Some providers eventually developed databases into which the reports were entered by a data entry team. At the end of the month, if any roll-up/summary reporting was provided at all, it may have been cut-and-pasted.
Today, fully integrated solutions, marrying back-office functions such as a shopper database, screening and scheduling of shoppers, and accounting, are used by some providers. Web-based reports, ready for the client to view the same day of the visit or within about 48 hours, are always a main benefit of such systems. Some systems allow for reports to be sent automatically via e-mail, simultaneously to multiple people, such as the owner, regional managers and each site manager. Viewers can compare locations, management levels, even drill down to a question-by-question analysis, over the entire history of their mystery shopping program and/or for specific date ranges.
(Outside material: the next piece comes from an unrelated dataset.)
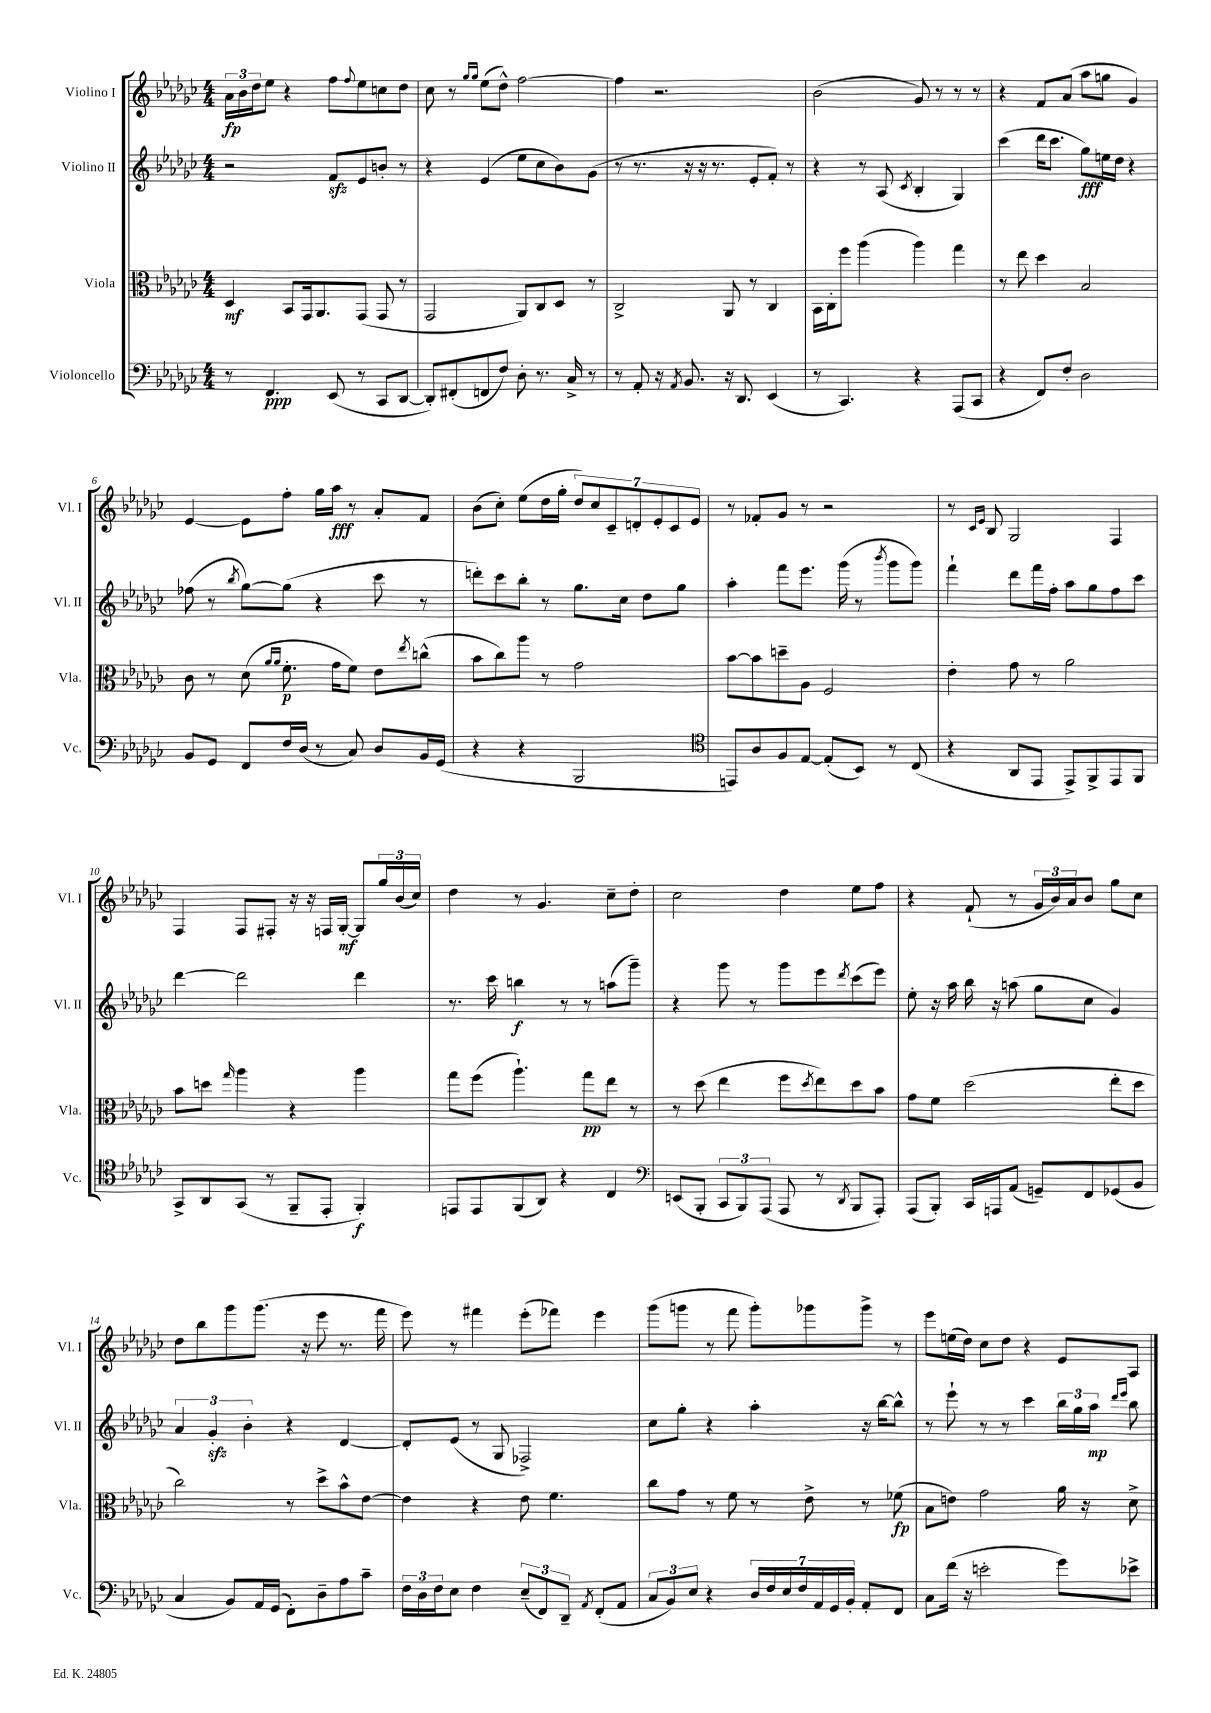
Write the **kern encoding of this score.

Shopper certification takes off
In late 2002, an industry-wide effort to help improve overall skills and assist members in improving the quality of reporting was undertaken by the Mystery Shopping Providers Association (MSPA), which began offering a certification process for interested mystery shoppers. There are currently two certifications available: silver and gold.
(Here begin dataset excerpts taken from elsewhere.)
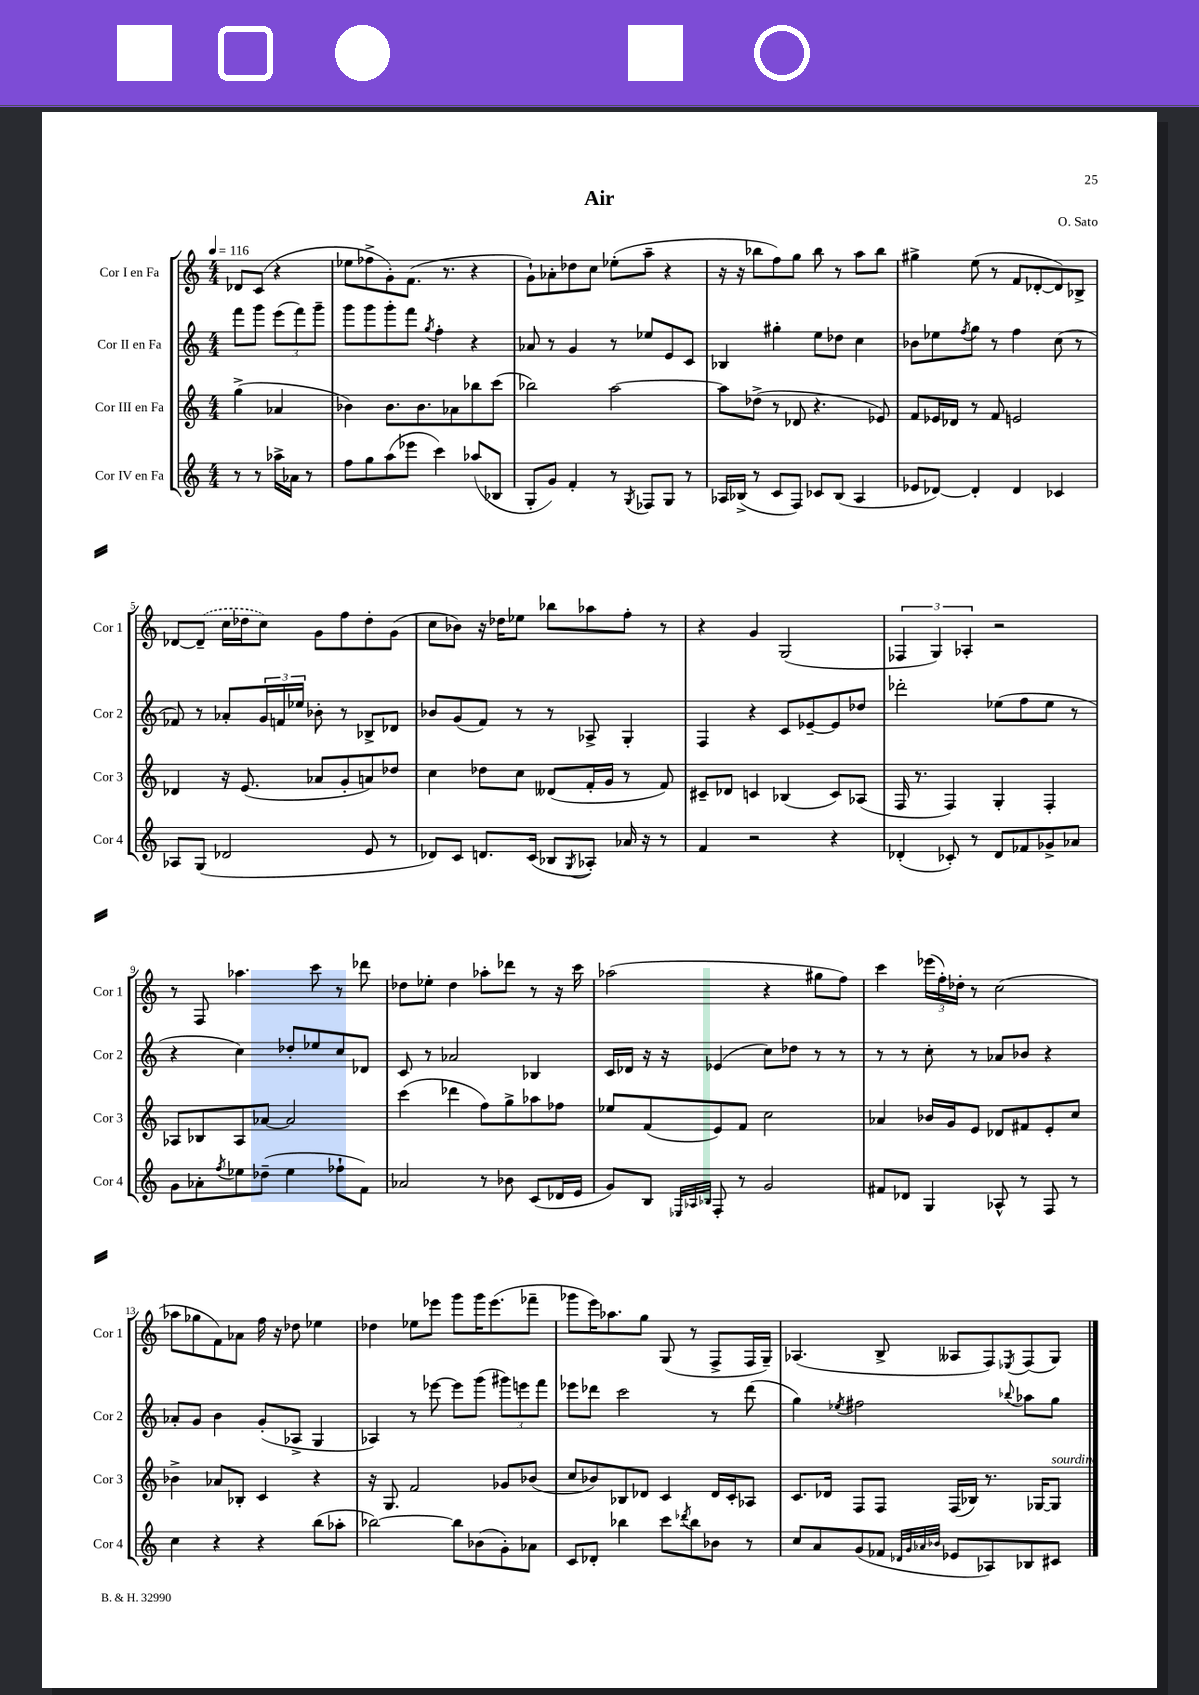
\header { title = "Air" composer = "O. Sato" }
<<
\new StaffGroup <<
\new Staff = "s0" \with { instrumentName = "Cor I en Fa" shortInstrumentName = "Cor 1" } {
    \clef treble \key c \major \numericTimeSignature \time 4/4 \partial 2 \tempo 4 = 116
    des'8 c'8( r4 |
    ees''8 fes''8-> g'8-.) f'8.( r8. r4 |
    g'8-!) aes'8-. des''8 c''8 ees''8-.( a''8-- r4 |
    r16 r16 bes''8 f''8) g''8 bes''8 r8 a''8 bes''8 |
    gis''4-> e''8( r8 f'8 des'8~-. des'8) bes8-> |
    des'8~ \once \slurDashed des'8--( c''16 des''16 c''8) g'8 f''8 des''8-. g'8( |
    c''8 bes'8) r16 des''16 ees''8 bes''8 aes''8 f''8-. r8 |
    r4 g'4 g2( |
    \tuplet 3/2 { fes4 g4) aes4-. } r2 |
    r8 f8 aes''4. c'''8 r8 des'''8 |
    des''8 ees''8-. des''4 aes''8-. des'''8 r8 r16 c'''16 |
    aes''2( r4 gis''8 f''8) |
    c'''4 \tuplet 3/2 { ees'''16( f''16-.) des''16-. } r8 c''2( |
    aes''8 ges''8 f'8) aes'8 f''16 r16 des''8 ees''4 |
    des''4 ees''8 ees'''8 g'''8 g'''16 ees'''8.( fes'''8-- |
    ges'''8 e'''16) aes''8. g''8 g8( r8 f8-> f16 g16--) |
    aes4.( b8-> aeses8 f8) \acciaccatura { ees8 } f8( g8) \bar "|." |
}
\new Staff = "s1" \with { instrumentName = "Cor II en Fa" shortInstrumentName = "Cor 2" } {
    \clef treble \key c \major \numericTimeSignature \time 4/4 \partial 2
    f'''8 g'''8 \tuplet 3/2 { e'''8( f'''8) g'''8-- } |
    g'''8 g'''8 g'''8-. f'''8 \acciaccatura { g''8 } f''4-. r4 |
    aes'8 r8 g'4 r8 ees''8 e'8 c'8 |
    bes4 gis''4-. e''8 des''8 c''4 |
    bes'8 ees''8 \acciaccatura { f''8 } g''8 r8 f''4 c''8( r8 |
    fes'8) r8 aes'8-. \tuplet 3/2 { g'16 f'16 ees''16 } bes'8-. r8 bes8-> des'8 |
    bes'8 g'8( f'8) r8 r8 aes8-> g4-. |
    f4 r4 c'8 ees'8~-- ees'8 des''8 |
    des'''2-. ees''8( f''8 ees''8 r8 |
    r4 c''4) des''8-. ees''8 c''8 des'8 |
    c'8 r8 aes'2 bes4 |
    c'16 des'16 r16 r16 ees'4( c''8) des''8 r8 r8 |
    r8 r8 c''8-. r8 aes'8 bes'8 r4 |
    aes'8-. g'8 b'4 g'8-.( aes8-> g4 |
    aes4) r8 ees'''8~ ees'''8 g'''8( \tuplet 3/2 { gis'''8) e'''8 f'''8 } |
    ees'''8 des'''8 c'''2 r8 des'''8( |
    g''4) \acciaccatura { ees''8 } fis''2 \appoggiatura { bes''8 } aes''8 g''8 \bar "|." |
}
\new Staff = "s2" \with { instrumentName = "Cor III en Fa" shortInstrumentName = "Cor 3" } {
    \clef treble \key c \major \numericTimeSignature \time 4/4 \partial 2
    g''4->( aes'4 |
    bes'4) bes'8. bes'8. aes'8 bes''8 c'''8( |
    bes''2) a''2~ |
    a''8 des''8->( r8 des'8 r4. ees'8) |
    f'8 ees'16 des'16 r8 f'8 e'2 |
    des'4 r16 e'8.( aes'8 g'8-. a'8) des''8 |
    c''4 des''8 c''8 deses'8( f'16-. g'16 r8 f'8) |
    cis'8-- des'8 c'4 bes4( c'8) aes8( |
    f16 r8. f4) g4-. f4-. |
    aes8 bes8 aes8 aes'8~ aes'2 |
    c'''4( des'''4 f''8) g''8-> aes''8 fes''8 |
    ees''8 f'8( e'8) f'8 c''2 |
    aes'4 bes'16 g'16 e'8 des'8 fis'8 e'8-. c''8 |
    bes'4-> aes'8 bes8-. c'4 r4 |
    r16 g8. f'2 ges'8 bes'8( |
    c''8 bes'8) bes8 des'8 c'4 des'16 c'16-. aes8 |
    c'8. des'16 f8 f8 f16( bes16) r8. ges16~ ges8^\markup { \italic "sourdine" } \bar "|." |
}
\new Staff = "s3" \with { instrumentName = "Cor IV en Fa" shortInstrumentName = "Cor 4" } {
    \clef treble \key c \major \numericTimeSignature \time 4/4 \partial 2
    r8 r8 aes''16-> aes'16 r8 |
    f''8 g''8 a''8( ees'''8 c'''4) aes''8( bes8 |
    g8-. g'8) f'4-. r8 \acciaccatura { g8 } fes8 g8 r8 |
    aes16 bes16->( r8 c'8 f8) ces'8 bes8( aes4 |
    ees'8 des'8~) des'4-. des'4 ces'4 |
    aes8 g8( des'2 e'8 r8 |
    des'8) c'8 d'8. c'16( bes8 \acciaccatura { g8 } aes8-.) aes'16 r16 r8 |
    f'4 r2 r4 |
    des'4-.( ces'8-.) r8 des'8 fes'8 ges'8-> aes'8 |
    g'8 aes'8-. \acciaccatura { f''8 } ees''8 des''8--( ees''4 fes''8-! f'8) |
    aes'2 r8 bes'8 c'8( des'16 e'16 |
    g'8) b8 \grace { ees32 aes32 bes32 } f8-. r8 g'2 |
    fis'8 des'8 g4 aes8-^ r8 f8 r8 |
    c''4 r4 r4 b''8( aes''8-. |
    bes''2~) bes''8 bes'8( g'8-.) aes'8 |
    c'8 des'8-. bes''4 c'''8 \acciaccatura { des'''8 } bes''8 bes'8 r8 |
    c''8 a'8 g'8( fes'8 \grace { des'32 g'32 aes'32 bes'32 } ees'8 aes8) bes8 cis'8 \bar "|." |
}
>>
>>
Silver certification requires a shopper to attend an online educational program, followed by a comprehensive test about general mystery shopping skills. If they pass, they are awarded silver certification. Gold certification is open only to shoppers with silver certification, and requires shoppers to attend a one-day seminar, held in approximately 25 locations annually throughout the United States. These seminars cover the issues shoppers are required to know and comply with in the course of their duties. As of this writing, almost 22,000 shoppers were awarded silver certification, and more than 2,000 were awarded gold certification, so over 24,000 shoppers have been certified by MSPA in just two years!
Today’s mystery shopping programs are sophisticated, proven business tools that, executed and used properly, provide clients with a clear strategic advantage over their competition. Using the latest technologies, certified shoppers, advanced analytical tools and other professional methodologies, mystery shopping providers have assisted their clients in improving how customers and potential customers are assisted on-site, on the phone, and online; and helped improve customers’ overall experiences, with the aim of generating greater customer loyalty.